Assignment
Pictures in the listing below are skipped, while the lines from the "Page size: 2001x1125." line through the "Page size: 1500x1125." line are returned word for word.

Data extract
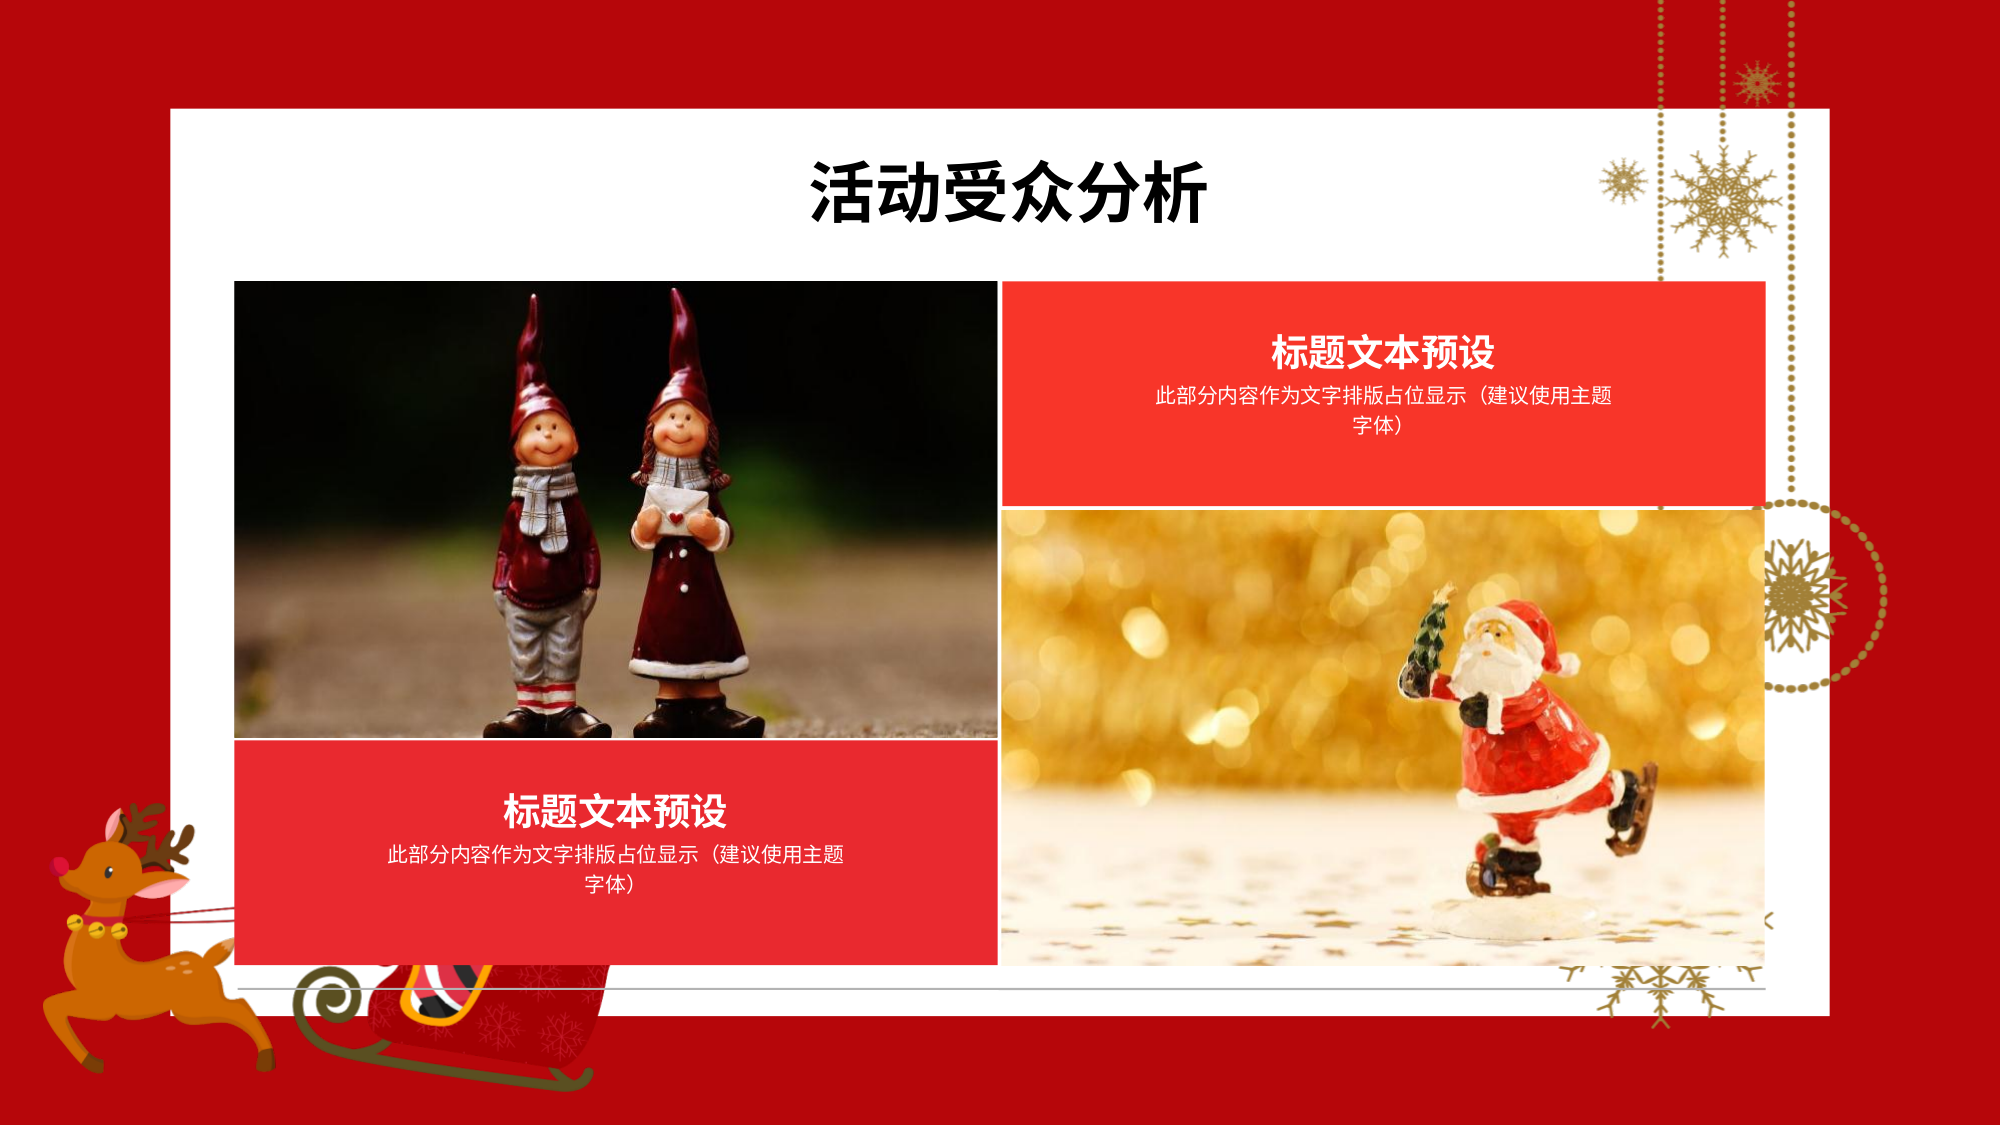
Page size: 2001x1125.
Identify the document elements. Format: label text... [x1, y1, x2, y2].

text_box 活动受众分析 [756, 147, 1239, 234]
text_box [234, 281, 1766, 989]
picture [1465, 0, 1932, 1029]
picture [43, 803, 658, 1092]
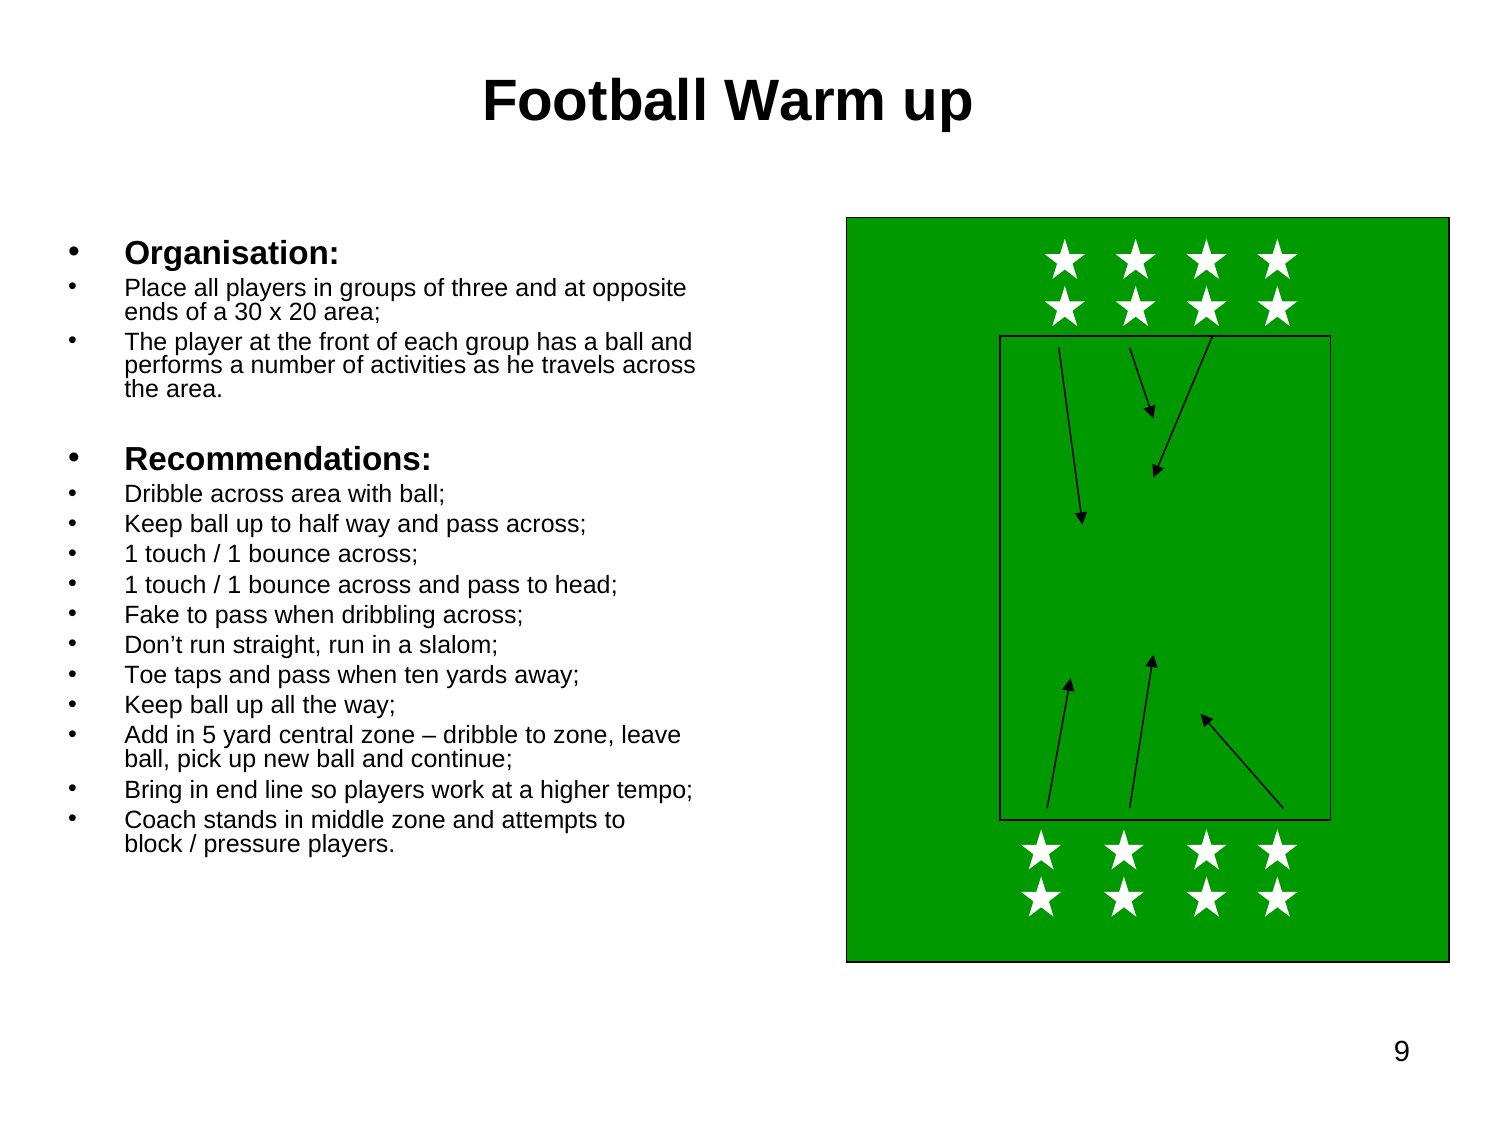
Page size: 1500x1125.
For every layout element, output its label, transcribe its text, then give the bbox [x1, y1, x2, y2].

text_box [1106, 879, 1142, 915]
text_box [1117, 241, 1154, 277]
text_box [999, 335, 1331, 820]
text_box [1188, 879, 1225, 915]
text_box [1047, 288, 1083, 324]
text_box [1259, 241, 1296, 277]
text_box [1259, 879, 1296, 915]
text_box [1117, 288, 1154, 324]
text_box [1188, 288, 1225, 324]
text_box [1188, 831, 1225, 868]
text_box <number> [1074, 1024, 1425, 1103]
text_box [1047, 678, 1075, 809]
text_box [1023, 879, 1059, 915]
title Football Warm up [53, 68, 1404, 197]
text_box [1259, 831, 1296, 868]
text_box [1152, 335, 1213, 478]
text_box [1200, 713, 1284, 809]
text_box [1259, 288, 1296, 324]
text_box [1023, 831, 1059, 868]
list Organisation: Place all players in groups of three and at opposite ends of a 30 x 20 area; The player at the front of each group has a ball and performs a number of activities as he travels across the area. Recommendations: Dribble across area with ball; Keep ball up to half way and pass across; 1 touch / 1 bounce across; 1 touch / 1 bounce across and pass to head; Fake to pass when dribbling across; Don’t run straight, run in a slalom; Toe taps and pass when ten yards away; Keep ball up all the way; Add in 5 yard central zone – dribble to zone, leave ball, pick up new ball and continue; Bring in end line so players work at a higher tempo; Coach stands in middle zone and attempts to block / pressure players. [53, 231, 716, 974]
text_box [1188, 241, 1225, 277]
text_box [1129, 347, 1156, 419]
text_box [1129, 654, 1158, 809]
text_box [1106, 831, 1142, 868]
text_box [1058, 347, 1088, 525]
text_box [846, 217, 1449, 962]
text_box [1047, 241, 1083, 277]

* * *

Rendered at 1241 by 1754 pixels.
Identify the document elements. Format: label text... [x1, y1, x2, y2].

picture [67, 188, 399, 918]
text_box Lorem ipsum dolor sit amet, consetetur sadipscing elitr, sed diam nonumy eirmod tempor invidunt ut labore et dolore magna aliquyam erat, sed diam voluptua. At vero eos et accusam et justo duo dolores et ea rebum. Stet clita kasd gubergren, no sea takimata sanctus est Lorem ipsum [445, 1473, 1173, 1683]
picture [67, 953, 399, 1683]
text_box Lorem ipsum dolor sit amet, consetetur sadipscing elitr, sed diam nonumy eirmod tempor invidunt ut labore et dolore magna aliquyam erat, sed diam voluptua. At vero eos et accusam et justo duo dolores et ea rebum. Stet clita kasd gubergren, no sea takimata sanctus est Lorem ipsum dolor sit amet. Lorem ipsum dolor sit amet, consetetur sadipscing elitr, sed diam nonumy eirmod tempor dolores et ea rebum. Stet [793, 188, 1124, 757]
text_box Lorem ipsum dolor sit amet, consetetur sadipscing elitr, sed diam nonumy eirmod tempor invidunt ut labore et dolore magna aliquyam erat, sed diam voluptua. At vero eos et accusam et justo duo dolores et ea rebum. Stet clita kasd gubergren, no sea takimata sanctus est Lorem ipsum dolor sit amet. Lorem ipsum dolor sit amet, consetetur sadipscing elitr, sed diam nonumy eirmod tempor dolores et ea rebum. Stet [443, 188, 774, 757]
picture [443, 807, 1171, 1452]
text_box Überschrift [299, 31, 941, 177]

* * *

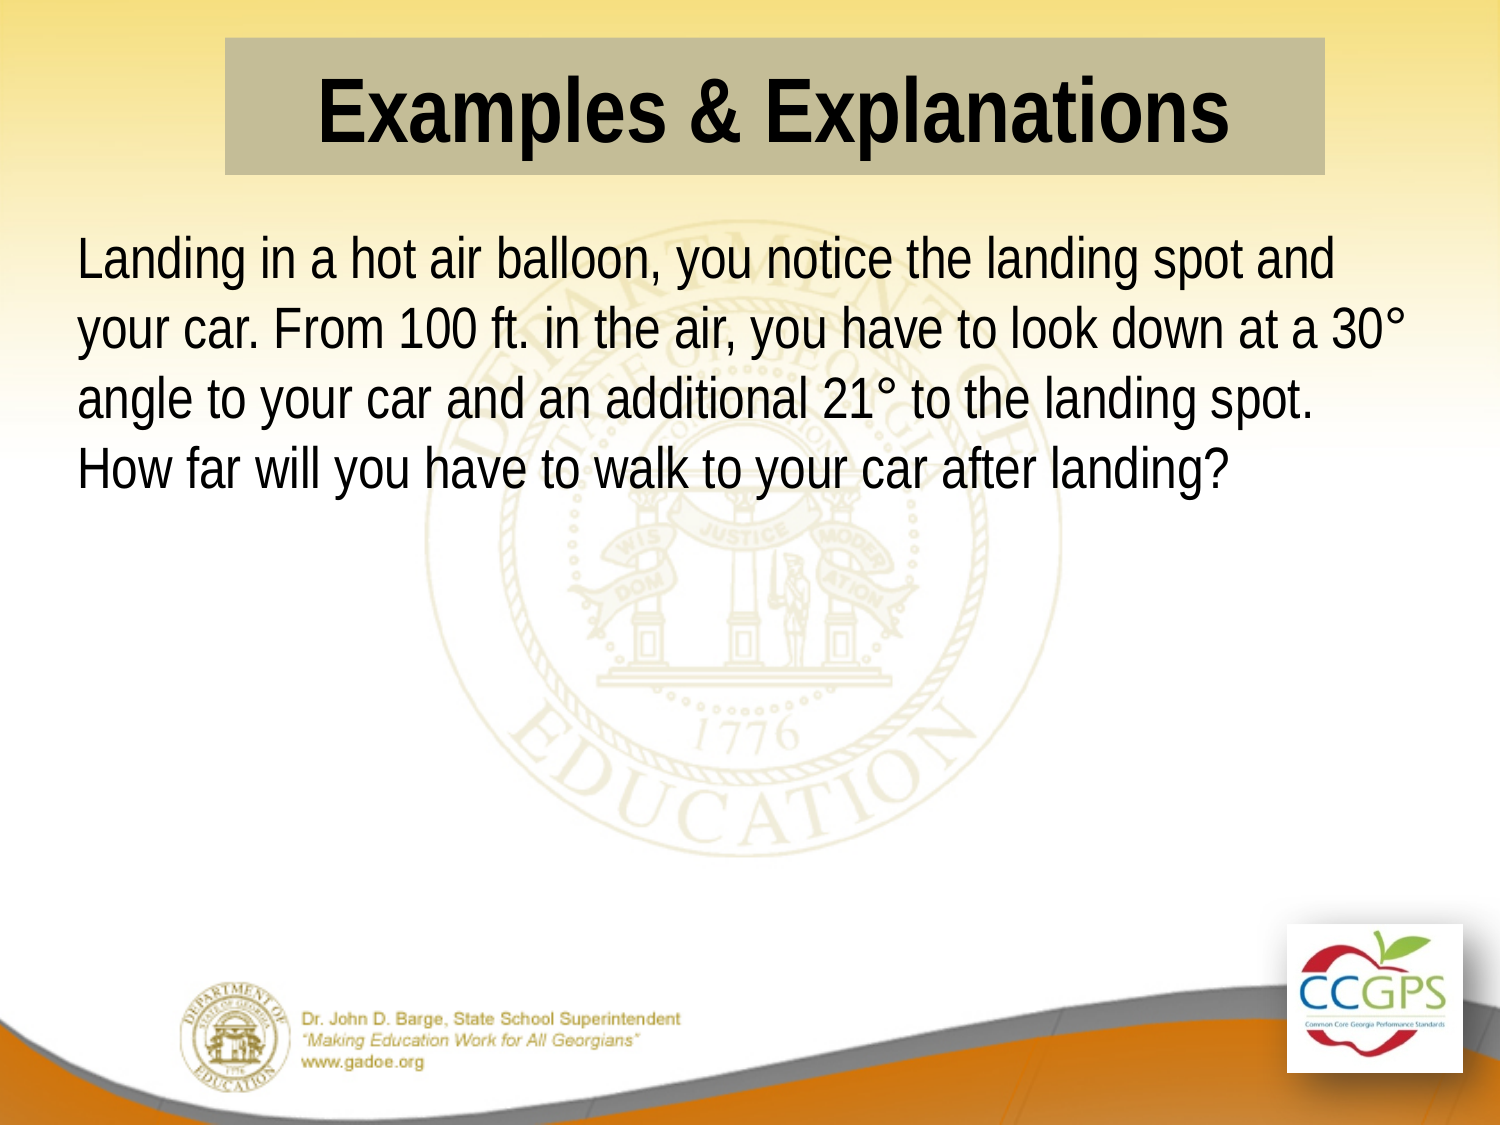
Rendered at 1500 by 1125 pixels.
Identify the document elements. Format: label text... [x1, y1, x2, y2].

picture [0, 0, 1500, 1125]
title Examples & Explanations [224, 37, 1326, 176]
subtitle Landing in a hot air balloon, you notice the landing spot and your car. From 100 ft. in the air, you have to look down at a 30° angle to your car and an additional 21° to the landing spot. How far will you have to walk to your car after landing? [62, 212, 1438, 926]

Answer for the task
Page size: 2001x1125.
Identify the document elements. Format: label text... [x1, y1, x2, y2].

text_box 活动受众分析 [756, 147, 1239, 234]
text_box [234, 281, 1766, 989]
picture [1465, 0, 1932, 1029]
picture [43, 803, 658, 1092]
Page size: 1500x1125.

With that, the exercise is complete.